Fears of continued interest rate rises have fuelled a growing volume of searches for 10-year fixed-rate mortgages. Many home buyers and those looking to remortgage are now searching for deals that enable them to fix their rates for a decade as experts predict further interest rate hikes from the Bank of England.
Since December 2021, there have already been four rate hikes from the central bank as it strives to tackle soaring inflation, which has risen to its highest level in decades. The Bank of England’s base rate has gone from the record lows seen over recent years to 1%. Moreover, some predict that the base rate could hit 2.5% within a year.
Dealing with financial difficulties
With households already facing financial difficulties due to the soaring cost of food, energy, and other costs, many are not in a position to handle continued increases in mortgage repayments. As a result, many are being pushed toward looking for fixed-rate deals, and 10-year fixed mortgages are fast gaining popularity, according to MoneySuperMarket.
The most recent interest rate hike to 1% had an impact on mortgage rates, with figures showing that there was a nine basis-point increase to 1.82% on rates for new mortgages.
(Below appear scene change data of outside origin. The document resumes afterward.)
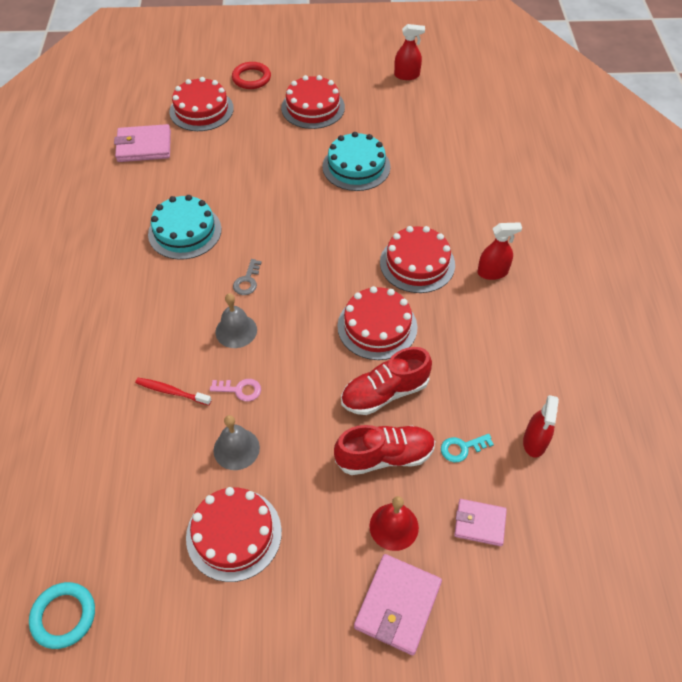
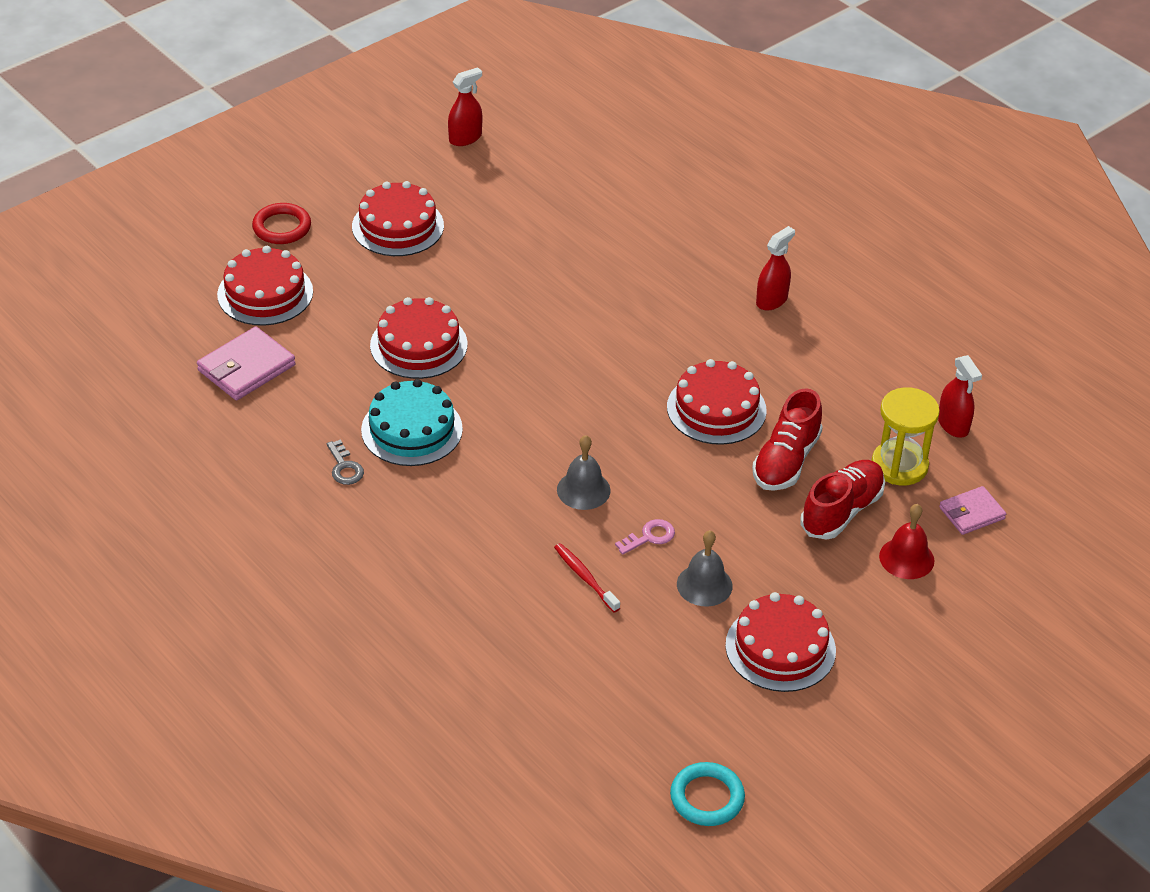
camera: 40 degrees left, 10 degrees down
red toothbrush [135,378,212,405] -> red toothbrush turned 75 degrees clockwise [554,543,620,613]
grey key [233,259,262,295] -> grey key moved to [327,439,364,485]
turquoise cake [322,132,391,191] -> none
pink wallet [354,554,442,655] -> none
red cake [380,226,455,293] -> red cake moved to [370,297,467,379]
turquoise key [441,434,494,462] -> yellow hourglass [871,387,940,485]

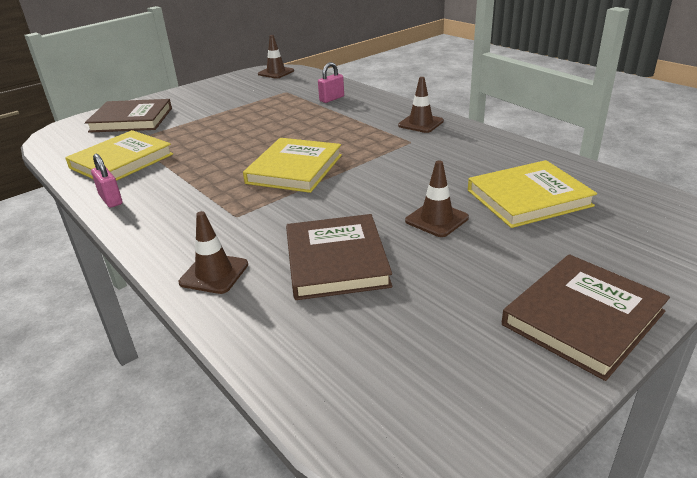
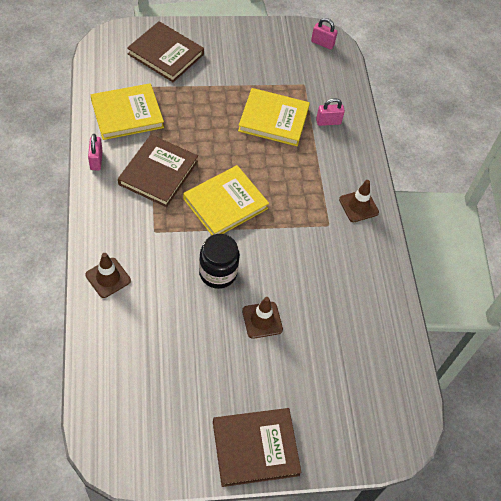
camera: 25 degrees right, 25 degrees up
brown traffic cone [258,35,294,79] -> pink padlock [311,18,338,50]
brown book [286,214,392,300] -> brown book moved to [118,134,198,207]
yellow book [468,160,597,228] -> yellow book moved to [238,88,310,146]
none -> black jar [199,234,240,289]

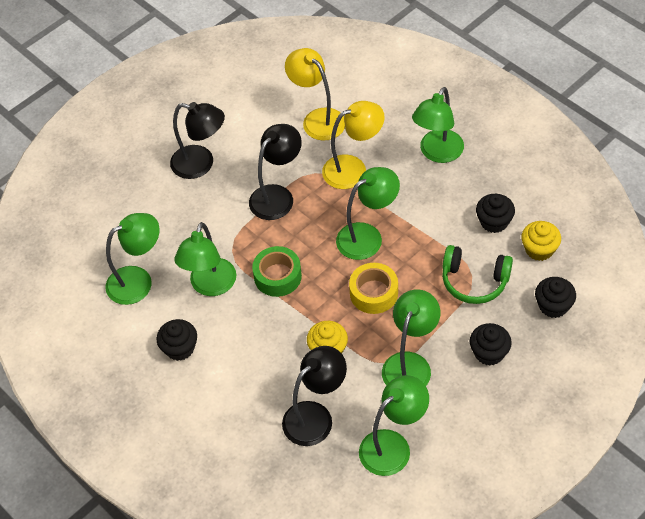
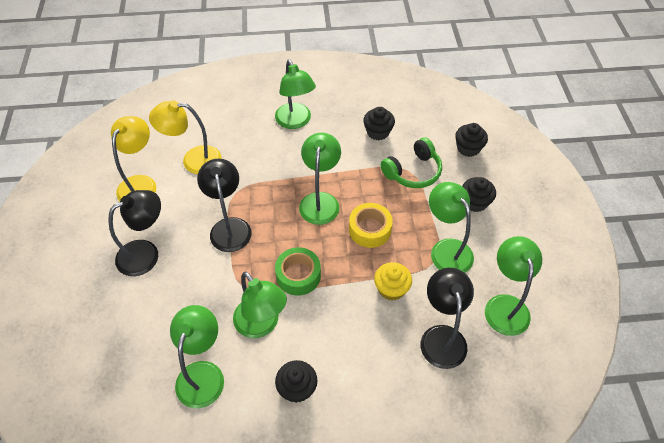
camera: 55 degrees left, 0 degrees up
yellow lamp [322,101,385,189] -> yellow lamp moved to [111,116,156,201]
yellow cupcake [521,221,561,261] -> none

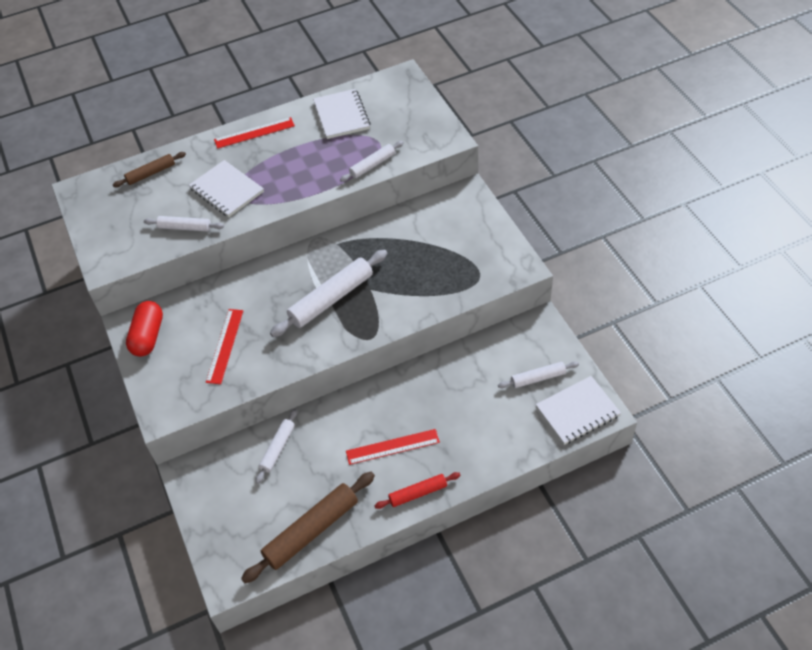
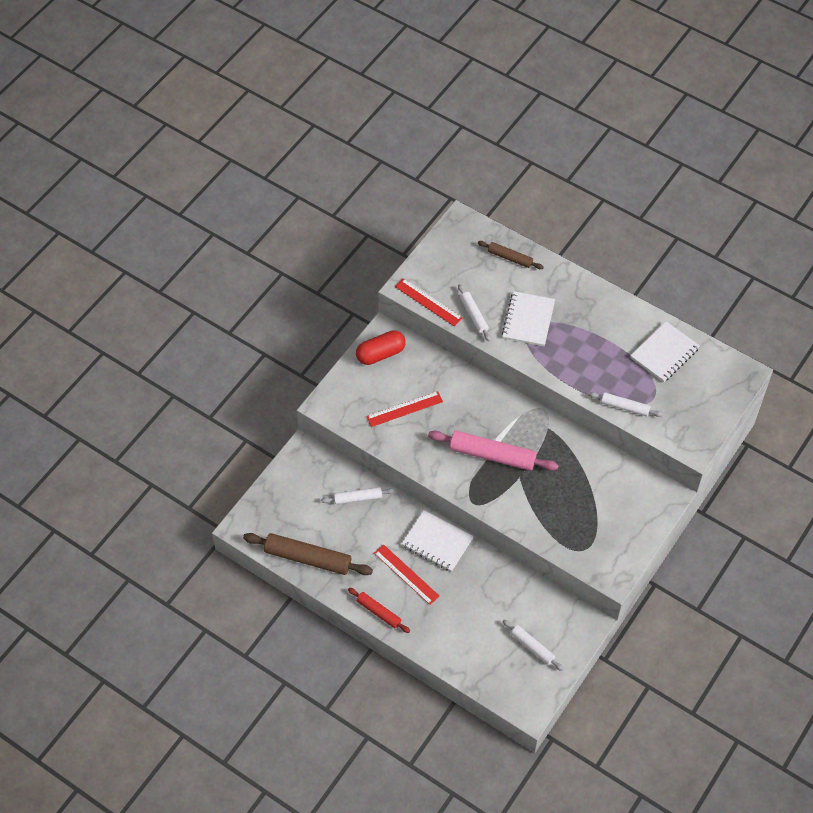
camera: 55 degrees right, 5 degrees up
red ruler [214,117,295,149] -> red ruler moved to [395,278,463,327]
white rolling pin [270,250,388,337] -> pink rolling pin [428,431,559,471]
white notebook [536,376,621,445] -> white notebook moved to [401,510,474,572]

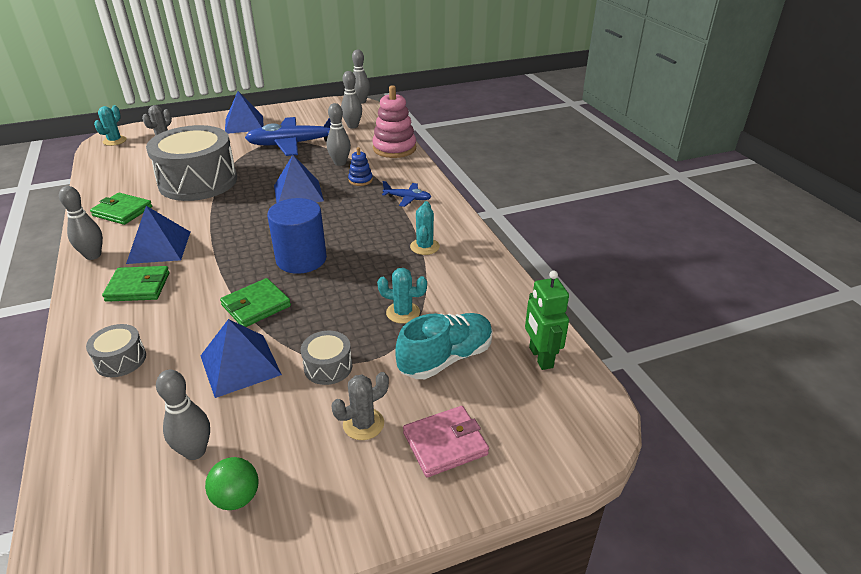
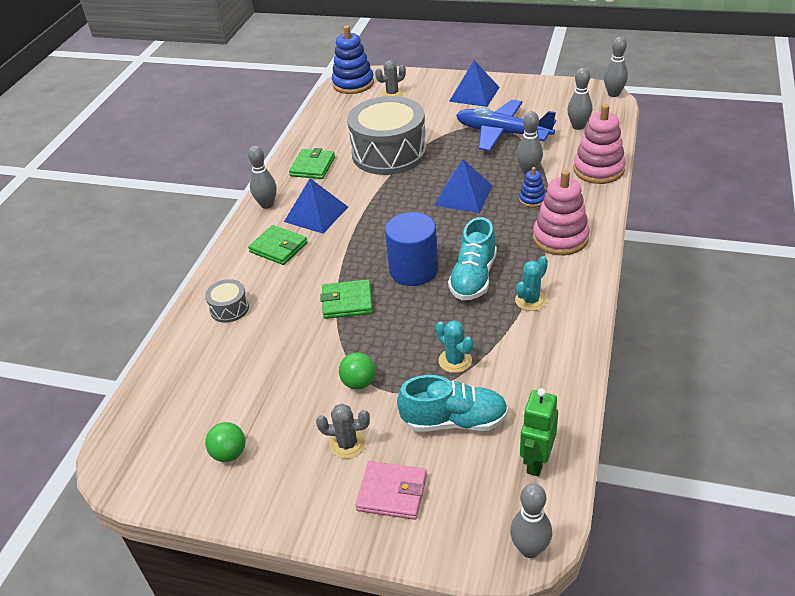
camera: 40 degrees right, 5 degrees up
green wallet [90,193,152,225] -> green wallet turned 45 degrees clockwise [289,148,335,179]
turquoise cactus [94,105,127,146] -> blue stacking toy [332,25,374,94]
grey bowling pin [156,369,210,460] -> grey bowling pin moved to [510,483,552,558]
blue pyramid [200,319,282,398] -> none
grey drum [301,331,352,385] -> green ball [339,352,376,389]
blue plane [382,181,431,207] -> pink stacking toy [533,170,590,255]
none -> turquoise shoe [448,217,497,300]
Adrian Lowery, an investment expert, said, “Further hikes to the Bank Rate are expected in coming months as the Bank of England seeks to rein in soaring inflation. And fears of further mortgage rate rises have been pushing more and more homebuyers and remortgages to look for longer-term fixed-rate mortgages.”
Data from MoneySupermarket.com shows that there has been a huge surge in searches for 10-year fixed rate deals, which have risen from 2.9% to 14.2% of all searches. Officials believe that part of the appeal, in addition to greater financial stability, is that the rates on these longer fixed mortgage deals are not much higher than five-year ones.
Mortgage approvals also fall
Bank of England data showed that mortgage approvals fell to 66,000 compared to 69,500 the previous month.
In addition, the data showed that net borrowing of mortgage debt by individuals dropped to £4.1 billion during the month, which was a sharp drop from £6.4 billion in March. This has sparked speculation over whether borrowing and mortgage approvals will continue to fall moving forward.
Discussing the figures, Mr Lowery said, “This data could be taken as the latest sign that nervousness over inflation and household finances is starting to drag on what has been an overheated sellers’ property market. Online portal Zoopla revealed this week that one in 20 listed properties reduced their asking price by 5% or more in April to mid-May, more than in previous months. It added that buyer demand remains high but there are now signs that the market is softening, and price growth is set to slow. And it estimated that the average price reduction across the UK is 9%.”
According to the Bank of England, both mortgage approvals and borrowing were slightly down from the pre-pandemic levels seen in February 2020.